# crystal red shrimp and



## Trey Lanier (20 May 2015)

just wanted to hear what everyone keep their crystal red shrimp tan parameters at? I plan on getting some but am worried my tank water is to hot for them. Here is my parameters
tds-160ppm
ph- 7.0
kh-0-1
gh- 5
my tap water comes out at around 78* F during the summer and my tank water stays at 77* F to 75* F. I plan to keep the house at 76 degrees F to 75 F if i end up getting them ], but my only problem im scared with is my tap water temps =/
Thanks for any help =)


----------



## Lindy (21 May 2015)

Trey Lanier said:


> , but my only problem im scared with is my tap water temps =


Allow your tap water to sit over night to cool? The stats look great for crs apart from ph which is a bit high.


----------



## Nick_V (21 May 2015)

I keep my crystals at 20°C and a ph of 6-6,5


----------



## Ryan Thang To (21 May 2015)

I have mine in rain water.
Nothing added in the water and breading like crazy

Tem 18 to 20°c
Ph 6.8 - 7
Gh 5
Kh 2


----------



## Ryan Thang To (21 May 2015)

I find that if the temp is over 20°c my shrimp don't bread. So maybe your tap water is ok but they do better in low temp.

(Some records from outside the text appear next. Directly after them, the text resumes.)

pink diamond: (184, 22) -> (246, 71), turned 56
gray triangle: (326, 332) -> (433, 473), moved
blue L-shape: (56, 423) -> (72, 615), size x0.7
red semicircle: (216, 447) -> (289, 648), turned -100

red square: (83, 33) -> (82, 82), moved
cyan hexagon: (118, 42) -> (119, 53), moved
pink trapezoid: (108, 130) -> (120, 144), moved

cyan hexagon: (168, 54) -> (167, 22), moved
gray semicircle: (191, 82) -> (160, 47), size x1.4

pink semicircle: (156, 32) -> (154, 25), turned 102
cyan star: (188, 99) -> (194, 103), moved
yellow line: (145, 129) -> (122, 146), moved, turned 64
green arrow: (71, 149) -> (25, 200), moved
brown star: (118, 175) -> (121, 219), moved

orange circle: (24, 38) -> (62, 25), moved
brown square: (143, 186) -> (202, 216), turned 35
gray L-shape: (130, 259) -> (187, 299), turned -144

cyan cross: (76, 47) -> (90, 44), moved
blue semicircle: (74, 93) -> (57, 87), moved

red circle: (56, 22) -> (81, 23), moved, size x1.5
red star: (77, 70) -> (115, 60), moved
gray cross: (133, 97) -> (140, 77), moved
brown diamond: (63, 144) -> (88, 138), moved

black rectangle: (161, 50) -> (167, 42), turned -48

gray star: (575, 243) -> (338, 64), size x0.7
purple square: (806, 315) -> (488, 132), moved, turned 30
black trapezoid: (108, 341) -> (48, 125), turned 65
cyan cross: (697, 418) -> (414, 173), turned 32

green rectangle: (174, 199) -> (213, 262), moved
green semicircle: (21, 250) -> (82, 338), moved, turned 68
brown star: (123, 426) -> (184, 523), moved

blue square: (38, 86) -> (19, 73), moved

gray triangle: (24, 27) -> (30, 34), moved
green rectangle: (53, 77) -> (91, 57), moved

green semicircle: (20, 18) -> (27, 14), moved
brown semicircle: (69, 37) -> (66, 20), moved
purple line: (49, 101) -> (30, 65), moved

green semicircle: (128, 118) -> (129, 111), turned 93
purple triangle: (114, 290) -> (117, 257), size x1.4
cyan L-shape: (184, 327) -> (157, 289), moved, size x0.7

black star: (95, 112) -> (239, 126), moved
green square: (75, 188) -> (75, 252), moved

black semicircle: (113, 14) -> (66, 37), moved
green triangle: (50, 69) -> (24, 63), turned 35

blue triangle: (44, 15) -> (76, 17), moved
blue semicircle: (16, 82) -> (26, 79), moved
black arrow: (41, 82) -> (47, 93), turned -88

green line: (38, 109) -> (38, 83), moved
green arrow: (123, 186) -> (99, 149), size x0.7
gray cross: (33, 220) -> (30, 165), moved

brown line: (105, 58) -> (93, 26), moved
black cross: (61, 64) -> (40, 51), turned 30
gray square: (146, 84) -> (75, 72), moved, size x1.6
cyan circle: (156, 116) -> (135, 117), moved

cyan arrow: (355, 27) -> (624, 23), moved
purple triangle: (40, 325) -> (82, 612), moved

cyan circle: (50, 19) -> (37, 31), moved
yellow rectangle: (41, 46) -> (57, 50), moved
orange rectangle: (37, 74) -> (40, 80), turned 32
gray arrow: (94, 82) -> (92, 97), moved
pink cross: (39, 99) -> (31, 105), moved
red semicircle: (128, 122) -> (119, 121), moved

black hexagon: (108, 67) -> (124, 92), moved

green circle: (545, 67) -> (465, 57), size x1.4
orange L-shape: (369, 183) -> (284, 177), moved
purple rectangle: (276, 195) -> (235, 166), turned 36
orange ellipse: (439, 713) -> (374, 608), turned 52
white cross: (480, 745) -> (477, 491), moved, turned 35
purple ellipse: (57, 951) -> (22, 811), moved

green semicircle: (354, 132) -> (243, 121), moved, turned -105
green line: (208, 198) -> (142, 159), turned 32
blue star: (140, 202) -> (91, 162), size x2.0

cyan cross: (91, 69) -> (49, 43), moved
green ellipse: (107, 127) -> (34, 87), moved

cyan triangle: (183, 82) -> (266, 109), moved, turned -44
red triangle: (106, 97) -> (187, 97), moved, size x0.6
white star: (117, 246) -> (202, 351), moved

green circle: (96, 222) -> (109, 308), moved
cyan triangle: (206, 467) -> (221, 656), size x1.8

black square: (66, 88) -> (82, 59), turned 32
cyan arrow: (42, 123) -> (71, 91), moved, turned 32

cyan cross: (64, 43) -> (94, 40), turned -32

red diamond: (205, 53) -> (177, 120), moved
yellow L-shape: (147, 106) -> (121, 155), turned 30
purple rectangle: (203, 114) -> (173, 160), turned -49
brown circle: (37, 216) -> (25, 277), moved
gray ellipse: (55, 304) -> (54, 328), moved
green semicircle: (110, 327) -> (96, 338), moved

Like lindy said just leave it out to cool


----------



## Trey Lanier (21 May 2015)

How do you put the water into the tank once it has cooled to room temp? Like what pump should I get and what not? It's a 60gallon tank so, 5gallon buckets isn't going to cut it since it would be a back breaker to bring the buckets all the way from my back room to the living room. Do I need an air stone in the bucket? =] sorry for all the questions, just trying to plan accordingly 


Sent from my iPhone using Tapatalk


----------



## Lindy (23 May 2015)

For my big fish tank I use brewers 25l containers which I fill with the hose, treat with dechlorinator, bring to desired ph and then leave to sit overnight. I just give it a big stir now and again. I then use a pump to get the water from the containers into the tank. My shrimp water is rain water which I put in a brewers bucket, bring to desired tds and sit overnight to bring to desired temp. I have a jet uplift tube in the shrimp bucket to circulate the water and make sure all the remineraliser is mixed up. I used to put water into tank using an airline to syphon but now I just pump it in and have suffered no ill effects as water is perfectly matched.


----------



## Trey Lanier (23 May 2015)

Tank just got planted. 







Sent from my iPhone using Tapatalk


----------



## Trey Lanier (28 May 2015)

so i just wanted to update everyone on what my water parameters went to with the aqua soil and what not
ph-6-6.5
tds- 168 with EI ferts
KH-2 
GH- 8
water temp- 25* C but going to try and get it to 23* C(roughly want it at 74* F) once the shrimp arrive(try to keep the bills down as long as possible lol)


----------